▸ The problem
Where does the word "Letters" occur in the entries below? Copy every line that has it.

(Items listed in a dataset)
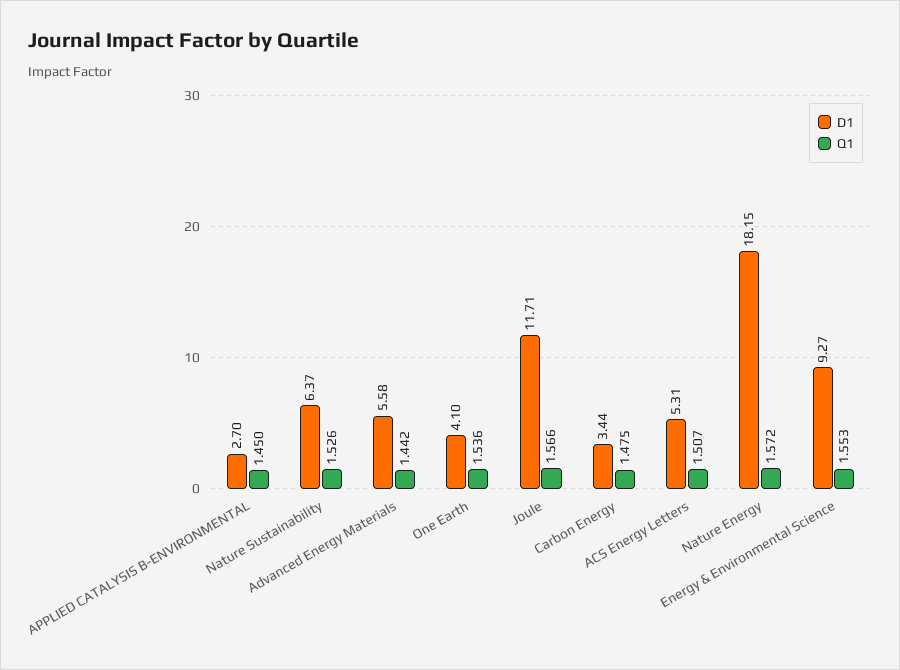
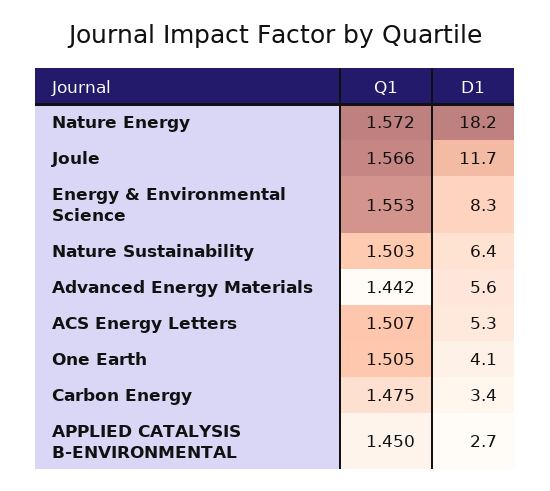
  {
    "D1": {
      "APPLIED CATALYSIS B-ENVIRONMENTAL": 2.7,
      "Nature Sustainability": 6.37,
      "Advanced Energy Materials": 5.58,
      "One Earth": 4.1,
      "Joule": 11.71,
      "Carbon Energy": 3.44,
      "ACS Energy Letters": 5.31,
      "Nature Energy": 18.15,
-     "Energy & Environmental Science": 9.27
+     "Energy & Environmental Science": 8.3
    },
    "Q1": {
      "APPLIED CATALYSIS B-ENVIRONMENTAL": 1.45,
-     "Nature Sustainability": 1.526,
+     "Nature Sustainability": 1.503,
      "Advanced Energy Materials": 1.442,
-     "One Earth": 1.536,
+     "One Earth": 1.505,
      "Joule": 1.566,
      "Carbon Energy": 1.475,
      "ACS Energy Letters": 1.507,
      "Nature Energy": 1.572,
      "Energy & Environmental Science": 1.553
    }
  }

▸ Finished task
      "ACS Energy Letters": 5.31,
      "ACS Energy Letters": 1.507,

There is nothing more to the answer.